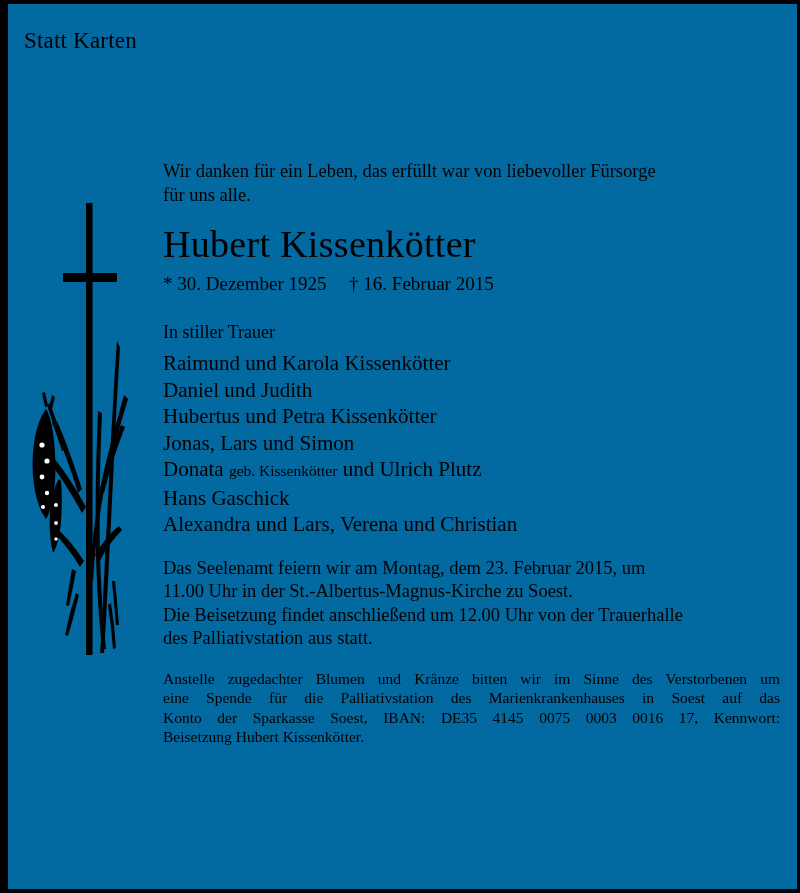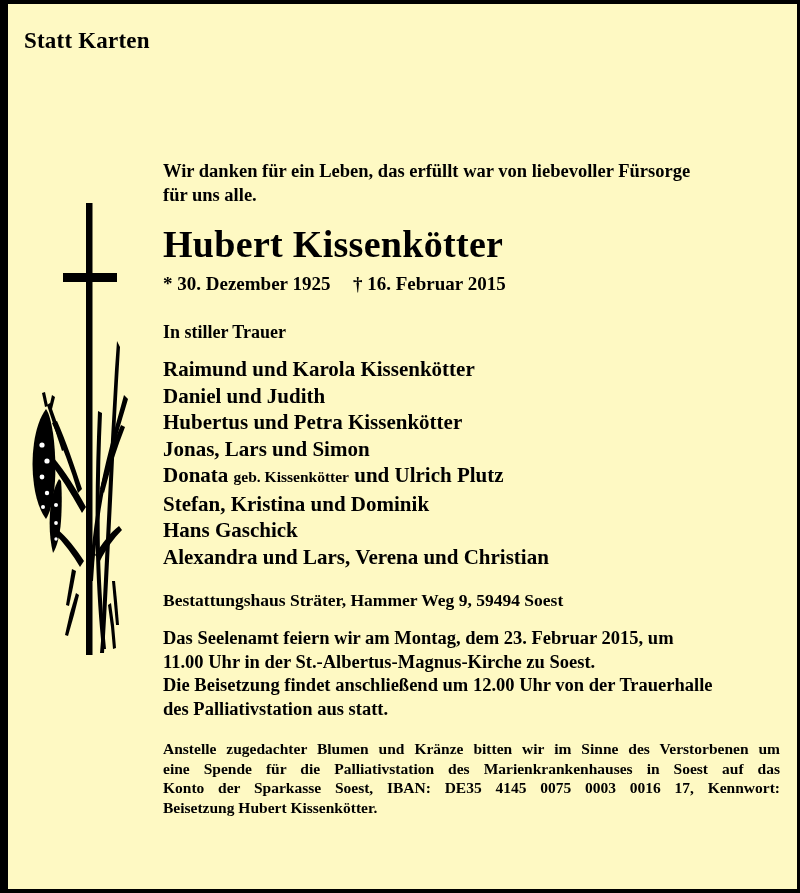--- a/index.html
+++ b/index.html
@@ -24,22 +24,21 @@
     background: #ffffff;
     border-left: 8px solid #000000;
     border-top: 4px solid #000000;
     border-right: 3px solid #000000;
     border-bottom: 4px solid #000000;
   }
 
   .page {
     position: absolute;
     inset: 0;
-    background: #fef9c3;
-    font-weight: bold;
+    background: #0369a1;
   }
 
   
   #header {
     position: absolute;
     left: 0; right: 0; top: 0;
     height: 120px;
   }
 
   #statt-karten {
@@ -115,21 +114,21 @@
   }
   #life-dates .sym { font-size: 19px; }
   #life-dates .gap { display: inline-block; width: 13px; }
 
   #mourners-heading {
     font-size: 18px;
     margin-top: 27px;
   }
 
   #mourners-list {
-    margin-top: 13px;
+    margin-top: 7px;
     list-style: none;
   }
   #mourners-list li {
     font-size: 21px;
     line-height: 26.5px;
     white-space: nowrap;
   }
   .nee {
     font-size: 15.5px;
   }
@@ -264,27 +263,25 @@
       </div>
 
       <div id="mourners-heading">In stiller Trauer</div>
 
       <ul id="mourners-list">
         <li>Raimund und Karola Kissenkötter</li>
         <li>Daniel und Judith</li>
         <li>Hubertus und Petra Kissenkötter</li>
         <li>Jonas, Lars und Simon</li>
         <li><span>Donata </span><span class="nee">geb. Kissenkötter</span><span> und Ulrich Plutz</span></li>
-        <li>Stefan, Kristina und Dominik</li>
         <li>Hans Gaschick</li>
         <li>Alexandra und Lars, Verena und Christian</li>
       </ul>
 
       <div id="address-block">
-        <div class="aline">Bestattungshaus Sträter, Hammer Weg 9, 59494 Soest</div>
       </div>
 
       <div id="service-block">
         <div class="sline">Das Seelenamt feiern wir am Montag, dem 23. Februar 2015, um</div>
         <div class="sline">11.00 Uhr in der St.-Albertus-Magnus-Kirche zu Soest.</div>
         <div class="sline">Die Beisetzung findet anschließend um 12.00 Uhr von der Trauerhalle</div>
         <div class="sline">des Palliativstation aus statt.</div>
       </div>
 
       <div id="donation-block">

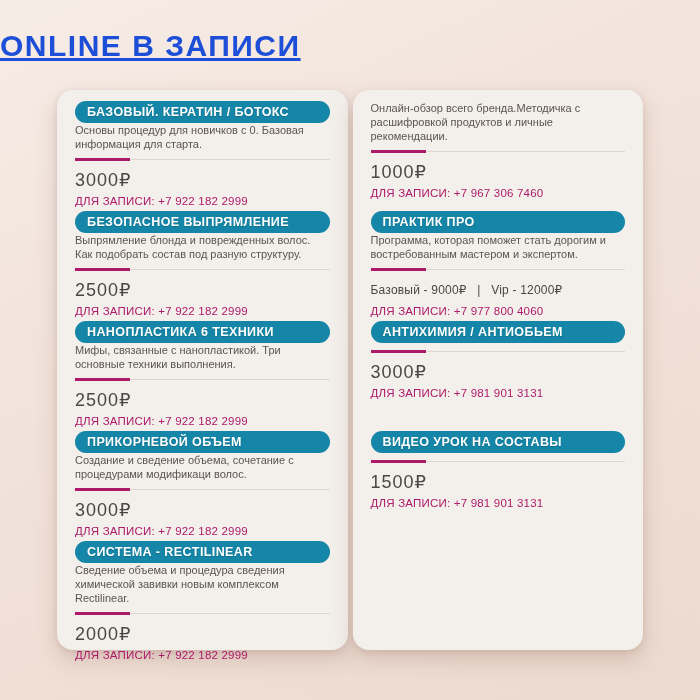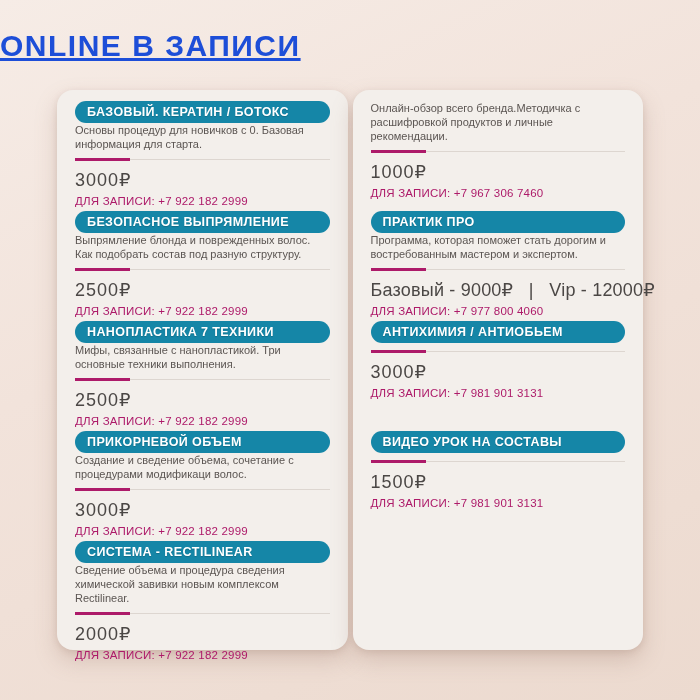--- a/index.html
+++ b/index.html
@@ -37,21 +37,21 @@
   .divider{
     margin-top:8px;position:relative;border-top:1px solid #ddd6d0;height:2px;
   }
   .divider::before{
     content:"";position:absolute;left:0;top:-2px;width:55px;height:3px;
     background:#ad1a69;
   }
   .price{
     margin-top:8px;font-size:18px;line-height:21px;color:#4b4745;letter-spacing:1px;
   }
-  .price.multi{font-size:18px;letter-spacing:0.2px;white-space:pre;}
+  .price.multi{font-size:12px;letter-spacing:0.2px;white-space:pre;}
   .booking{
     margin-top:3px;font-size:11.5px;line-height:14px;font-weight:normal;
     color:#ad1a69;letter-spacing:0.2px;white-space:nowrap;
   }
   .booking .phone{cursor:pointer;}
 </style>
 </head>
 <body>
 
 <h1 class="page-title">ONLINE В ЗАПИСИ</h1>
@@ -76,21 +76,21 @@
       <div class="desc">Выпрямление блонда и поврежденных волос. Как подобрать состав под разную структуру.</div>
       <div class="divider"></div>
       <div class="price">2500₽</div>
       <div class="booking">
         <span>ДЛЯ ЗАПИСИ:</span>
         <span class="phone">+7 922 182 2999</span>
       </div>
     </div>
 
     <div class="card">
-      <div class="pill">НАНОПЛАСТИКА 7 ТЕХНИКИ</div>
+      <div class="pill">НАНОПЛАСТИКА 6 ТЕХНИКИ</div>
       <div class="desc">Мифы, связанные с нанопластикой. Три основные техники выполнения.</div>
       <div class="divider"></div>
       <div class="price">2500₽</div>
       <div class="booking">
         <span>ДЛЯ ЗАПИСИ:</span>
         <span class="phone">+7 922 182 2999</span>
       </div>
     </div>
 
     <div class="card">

> [Task details] Show me every line of the entries above that holds "color".

> [Your response]
     margin-top:8px;font-size:18px;line-height:21px;color:#4b4745;letter-spacing:1px;
     color:#ad1a69;letter-spacing:0.2px;white-space:nowrap;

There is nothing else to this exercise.